→ **WHAT TO DO**: Please write out the passage in the Jim Zabel piece below, from "A few days ago" up to and including "that’s worth retelling.".

→ **EXTRACT TO READ**:
[BEGIN]
Talking chili, sports with Iowa’s great radio voice Jim Zabel


A few days ago I had a delightful conversation with Jim Zabel. The subject was a coveted recipe for chili that Zabel, a self-proclaimed gourmet, calls the greatest ever. Zabel uses the word “greatest” more than he should, but I have to agree with him on the chili. He also had a Red Oak story that’s worth retelling.
Most who heard Zabel’s radio voice the past 60 years know him only for sports, and understandably so. He followed not long after Ronald Reagan as sport broadcaster at WHO, called some of the classic high school girls six-on-six basketball tournaments, did the Drake relays for decades, had a long-running TV bowling show, and was the play-by-play voice of the Iowa Hawkeyes for half a century. Now in his 80s, Zabel is still active and hosts a weekly talk show.
My purpose in interviewing him had to do with Eddie Podolak’s mother’s chili. Ed, as some will remember, played high school football in Atlantic, quarterbacking a team that went 20 straight games without a loss and showed no mercy on Red Oak. He later starred at the University of Iowa and with the Kansas City Chiefs. 
In 1982, after retiring from the Chiefs, Podolak joined Zabel in the broadcast booth. His parents came to games in their camper.
[END]
→ **RECORDED DATA**:
[BEGIN]
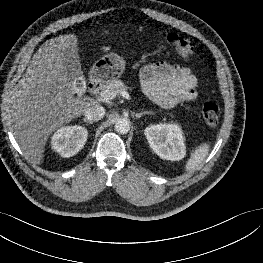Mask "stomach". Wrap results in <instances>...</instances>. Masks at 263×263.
Masks as SVG:
<instances>
[{
    "label": "stomach",
    "instance_id": "1",
    "mask_svg": "<svg viewBox=\"0 0 263 263\" xmlns=\"http://www.w3.org/2000/svg\"><path fill=\"white\" fill-rule=\"evenodd\" d=\"M125 61L117 54L110 53L97 60L90 70V80L108 82L118 79L124 72Z\"/></svg>",
    "mask_w": 263,
    "mask_h": 263
}]
</instances>
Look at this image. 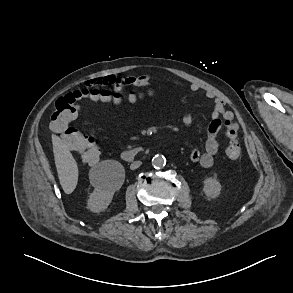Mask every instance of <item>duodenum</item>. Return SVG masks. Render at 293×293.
<instances>
[{"instance_id":"1","label":"duodenum","mask_w":293,"mask_h":293,"mask_svg":"<svg viewBox=\"0 0 293 293\" xmlns=\"http://www.w3.org/2000/svg\"><path fill=\"white\" fill-rule=\"evenodd\" d=\"M142 149L141 148H133V149H128L124 150L121 152L120 156L121 159L125 162H132L140 153Z\"/></svg>"}]
</instances>
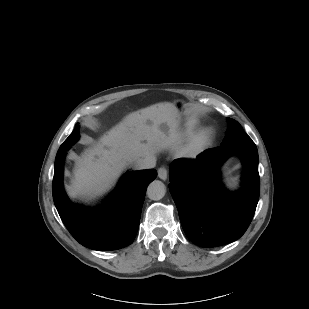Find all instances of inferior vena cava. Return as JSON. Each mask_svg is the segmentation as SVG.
I'll return each mask as SVG.
<instances>
[{"label": "inferior vena cava", "mask_w": 309, "mask_h": 309, "mask_svg": "<svg viewBox=\"0 0 309 309\" xmlns=\"http://www.w3.org/2000/svg\"><path fill=\"white\" fill-rule=\"evenodd\" d=\"M156 165V159L154 157H147L144 159H138L134 162L136 169H150Z\"/></svg>", "instance_id": "inferior-vena-cava-1"}]
</instances>
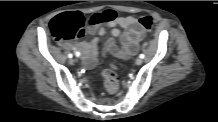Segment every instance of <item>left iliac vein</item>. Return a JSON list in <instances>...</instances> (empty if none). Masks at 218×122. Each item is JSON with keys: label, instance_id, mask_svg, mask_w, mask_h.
Segmentation results:
<instances>
[{"label": "left iliac vein", "instance_id": "obj_1", "mask_svg": "<svg viewBox=\"0 0 218 122\" xmlns=\"http://www.w3.org/2000/svg\"><path fill=\"white\" fill-rule=\"evenodd\" d=\"M135 63H136V65H141L142 64V59L141 58H137Z\"/></svg>", "mask_w": 218, "mask_h": 122}]
</instances>
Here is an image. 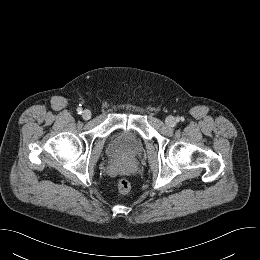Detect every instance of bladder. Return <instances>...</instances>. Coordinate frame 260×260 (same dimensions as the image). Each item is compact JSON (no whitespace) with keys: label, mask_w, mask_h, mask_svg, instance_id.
<instances>
[{"label":"bladder","mask_w":260,"mask_h":260,"mask_svg":"<svg viewBox=\"0 0 260 260\" xmlns=\"http://www.w3.org/2000/svg\"><path fill=\"white\" fill-rule=\"evenodd\" d=\"M109 150L117 156L135 157L143 150V141L140 136L128 131L116 136L109 145Z\"/></svg>","instance_id":"bladder-1"}]
</instances>
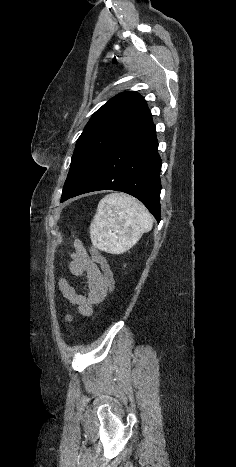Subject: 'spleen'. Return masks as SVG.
Listing matches in <instances>:
<instances>
[{"label": "spleen", "mask_w": 236, "mask_h": 467, "mask_svg": "<svg viewBox=\"0 0 236 467\" xmlns=\"http://www.w3.org/2000/svg\"><path fill=\"white\" fill-rule=\"evenodd\" d=\"M152 226V216L141 203L128 195L113 193L99 202L90 224V238L99 250L121 254L132 248Z\"/></svg>", "instance_id": "1"}]
</instances>
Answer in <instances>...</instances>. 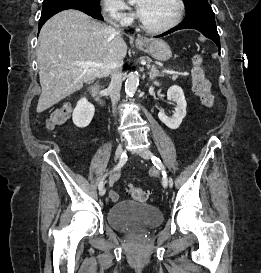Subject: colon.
Returning a JSON list of instances; mask_svg holds the SVG:
<instances>
[{"instance_id": "5ec220e1", "label": "colon", "mask_w": 261, "mask_h": 273, "mask_svg": "<svg viewBox=\"0 0 261 273\" xmlns=\"http://www.w3.org/2000/svg\"><path fill=\"white\" fill-rule=\"evenodd\" d=\"M192 79L194 92L200 98L202 104L208 108L213 107L214 96L210 90V83L205 76L202 57L199 54L193 57ZM129 193L136 201L147 202L150 200V193L140 187H130Z\"/></svg>"}]
</instances>
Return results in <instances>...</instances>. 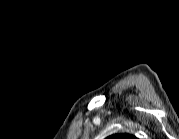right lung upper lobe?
I'll return each instance as SVG.
<instances>
[{
	"label": "right lung upper lobe",
	"mask_w": 179,
	"mask_h": 139,
	"mask_svg": "<svg viewBox=\"0 0 179 139\" xmlns=\"http://www.w3.org/2000/svg\"><path fill=\"white\" fill-rule=\"evenodd\" d=\"M110 139H131L132 135L129 134H116L109 137Z\"/></svg>",
	"instance_id": "obj_1"
}]
</instances>
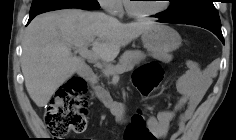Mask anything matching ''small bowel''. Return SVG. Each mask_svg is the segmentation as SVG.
<instances>
[{
	"label": "small bowel",
	"mask_w": 236,
	"mask_h": 140,
	"mask_svg": "<svg viewBox=\"0 0 236 140\" xmlns=\"http://www.w3.org/2000/svg\"><path fill=\"white\" fill-rule=\"evenodd\" d=\"M186 69L177 81V90L181 97L172 109L158 113L156 117L148 118V128L154 140L164 139L170 128L175 115L182 111L178 118V130L171 136L170 140H179L186 123L193 117L198 105L202 101L214 77L212 66L202 69L193 60L185 61Z\"/></svg>",
	"instance_id": "c3829d8e"
}]
</instances>
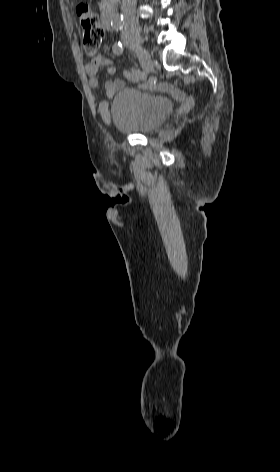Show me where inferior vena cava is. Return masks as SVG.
<instances>
[{
  "instance_id": "obj_1",
  "label": "inferior vena cava",
  "mask_w": 280,
  "mask_h": 472,
  "mask_svg": "<svg viewBox=\"0 0 280 472\" xmlns=\"http://www.w3.org/2000/svg\"><path fill=\"white\" fill-rule=\"evenodd\" d=\"M121 10L124 15V30L134 33L136 28V0H122Z\"/></svg>"
}]
</instances>
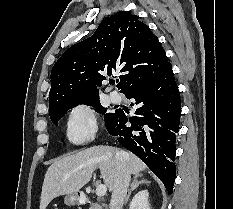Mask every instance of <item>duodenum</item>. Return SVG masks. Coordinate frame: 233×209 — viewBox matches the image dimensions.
Wrapping results in <instances>:
<instances>
[{
  "label": "duodenum",
  "mask_w": 233,
  "mask_h": 209,
  "mask_svg": "<svg viewBox=\"0 0 233 209\" xmlns=\"http://www.w3.org/2000/svg\"><path fill=\"white\" fill-rule=\"evenodd\" d=\"M80 201H81V203H88L89 198L86 196H82V197H80ZM104 206L107 207V204H105Z\"/></svg>",
  "instance_id": "410a0bca"
}]
</instances>
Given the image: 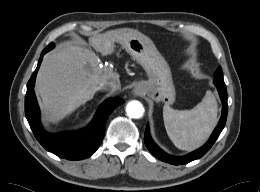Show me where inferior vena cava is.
I'll return each instance as SVG.
<instances>
[{
    "label": "inferior vena cava",
    "instance_id": "1",
    "mask_svg": "<svg viewBox=\"0 0 260 192\" xmlns=\"http://www.w3.org/2000/svg\"><path fill=\"white\" fill-rule=\"evenodd\" d=\"M100 88L103 90H110L114 92L120 88V81L119 79H110L101 83Z\"/></svg>",
    "mask_w": 260,
    "mask_h": 192
}]
</instances>
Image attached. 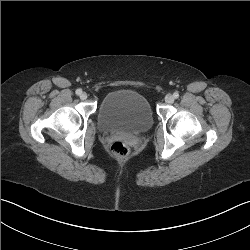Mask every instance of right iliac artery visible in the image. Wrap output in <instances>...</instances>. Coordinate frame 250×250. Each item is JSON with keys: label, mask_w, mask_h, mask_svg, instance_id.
I'll use <instances>...</instances> for the list:
<instances>
[{"label": "right iliac artery", "mask_w": 250, "mask_h": 250, "mask_svg": "<svg viewBox=\"0 0 250 250\" xmlns=\"http://www.w3.org/2000/svg\"><path fill=\"white\" fill-rule=\"evenodd\" d=\"M81 93H82V90H81V89H77V90H76V94H77V95H80Z\"/></svg>", "instance_id": "82829eb1"}]
</instances>
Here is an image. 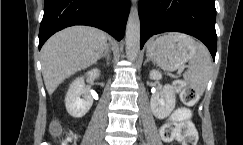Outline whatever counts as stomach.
<instances>
[{"label":"stomach","instance_id":"obj_1","mask_svg":"<svg viewBox=\"0 0 243 145\" xmlns=\"http://www.w3.org/2000/svg\"><path fill=\"white\" fill-rule=\"evenodd\" d=\"M196 54L195 42L189 36L168 33L148 43L147 55L162 69L181 68Z\"/></svg>","mask_w":243,"mask_h":145}]
</instances>
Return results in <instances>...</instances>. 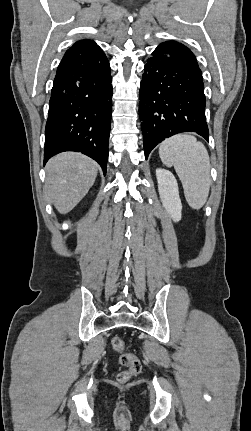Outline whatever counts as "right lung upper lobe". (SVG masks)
Wrapping results in <instances>:
<instances>
[{
  "mask_svg": "<svg viewBox=\"0 0 251 431\" xmlns=\"http://www.w3.org/2000/svg\"><path fill=\"white\" fill-rule=\"evenodd\" d=\"M88 45H96L95 42H93L92 40H80L78 42H76L75 44H73L72 47H70V49H75V48H82Z\"/></svg>",
  "mask_w": 251,
  "mask_h": 431,
  "instance_id": "right-lung-upper-lobe-1",
  "label": "right lung upper lobe"
}]
</instances>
[END]
→ **EXERCISE ANSWER**:
A few days ago I had a delightful conversation with Jim Zabel. The subject was a coveted recipe for chili that Zabel, a self-proclaimed gourmet, calls the greatest ever. Zabel uses the word “greatest” more than he should, but I have to agree with him on the chili. He also had a Red Oak story that’s worth retelling.